Study the statistical properties of the output response of a system when the input is wide sense stationary

  • Input Parameters:
    • Number of Samples: Use the input field to enter the total number of discrete data points that represent the signal over a certain time period.
    • Mean: Use the input field to enter the mean value of the signal, which represents its average amplitude.
    • Variance: Use the input field to enter the variance of the signal, which measures the spread or power of the signal values around the mean.
    • Channel Impulse Response: Enter the impulse response values or coefficients that describe how the channel affects the transmitted signal.
    • AR Coefficients: Specify the coefficients for the Auto-Regressive (AR) part of the ARMA model, which defines how past signal values influence the current value.
    • MA Coefficients: Specify the coefficients for the Moving Average (MA) part of the ARMA model, which defines how past noise terms influence the current value of the signal.
    • ARMA Coefficients: Specify the coefficients for the ARMA model, which combine both AR and MA effects to define how past signal values and noise terms influence the current value.
    • Noisy Sinusoidal Parameters: Specify the amplitude and frequency values for the noisy sinusoidal signal if it is selected from the 'Choose Input Type' dropdown.

  • Steps:

    a. When the system is LTI:

  • 1. Generate the WSS Signal: Click the “Generate WSS” button to create a WSS signal has statistical properties (like mean and autocorrelation) that do not change with time shifts.
  • 2. Generate the Channel Impulse Response: Click the “Generate CIR” button to generate the impulse response values or coefficients.
  • 3. Generate Output Signal when System is LTI: Click the “Generate Output” button to perform the convolution of the input WSS signal with the LTI channel coefficients. The resulting signal is the output.
  • 4. Check Auto-correlation for the Input Signal: Click the “Check Auto-correlation for Input” button to measure the similarity between the input WSS signal and a time-shifted version of itself.

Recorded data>
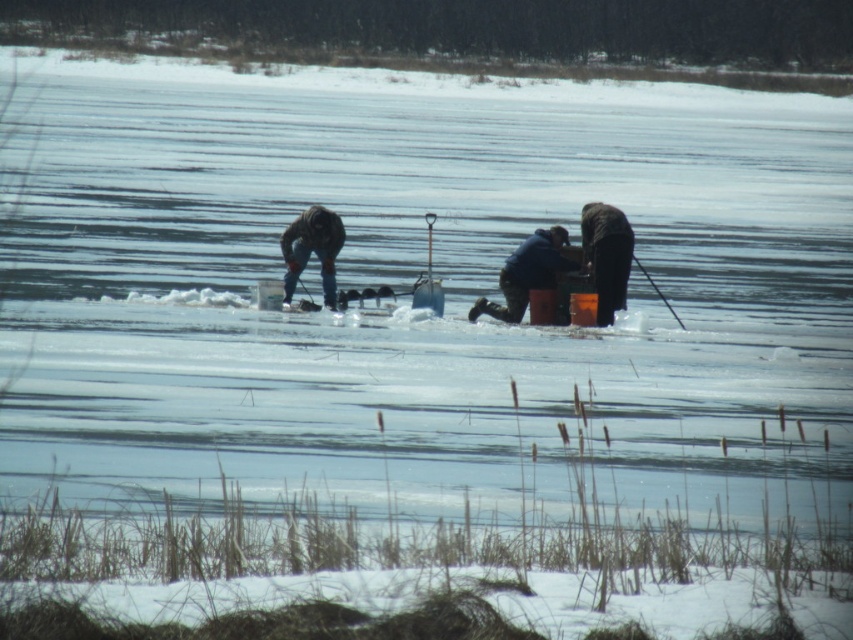
Who is taller, black matte jacket at center or dark gray jacket at center?

Standing taller between the two is black matte jacket at center.

From the picture: Can you confirm if black matte jacket at center is shorter than dark gray jacket at center?

No, black matte jacket at center is not shorter than dark gray jacket at center.

Describe the element at coordinates (606, 256) in the screenshot. The height and width of the screenshot is (640, 853). I see `black matte jacket at center` at that location.

You are a GUI agent. You are given a task and a screenshot of the screen. Output one action in this format:
    pyautogui.click(x=<x>, y=<y>)
    Task: Click on the black matte jacket at center
    
    Given the screenshot: What is the action you would take?
    pyautogui.click(x=606, y=256)

Is blue fabric jacket at center bigger than black matte jacket at center?

Indeed, blue fabric jacket at center has a larger size compared to black matte jacket at center.

Between point (548, 237) and point (611, 216), which one is positioned behind?

Positioned behind is point (548, 237).

Is point (515, 280) positioned before point (590, 225)?

That is True.

This screenshot has width=853, height=640. Identify the location of blue fabric jacket at center. (527, 273).

Does blue fabric jacket at center have a lesser height compared to dark gray jacket at center?

Yes, blue fabric jacket at center is shorter than dark gray jacket at center.

Does blue fabric jacket at center have a lesser width compared to dark gray jacket at center?

Incorrect, blue fabric jacket at center's width is not less than dark gray jacket at center's.

Which is behind, point (512, 300) or point (318, 246)?

The point (512, 300) is behind.

Image resolution: width=853 pixels, height=640 pixels. Identify the location of blue fabric jacket at center. (527, 273).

Problem details>
Repeat word for word the stretch of the text on wide sense stationary input from "a. When the" through "with time shifts.". The recorded data has no connection to the text on wide sense stationary input.

Task response>
a. When the system is LTI:

  • 1. Generate the WSS Signal: Click the “Generate WSS” button to create a WSS signal has statistical properties (like mean and autocorrelation) that do not change with time shifts.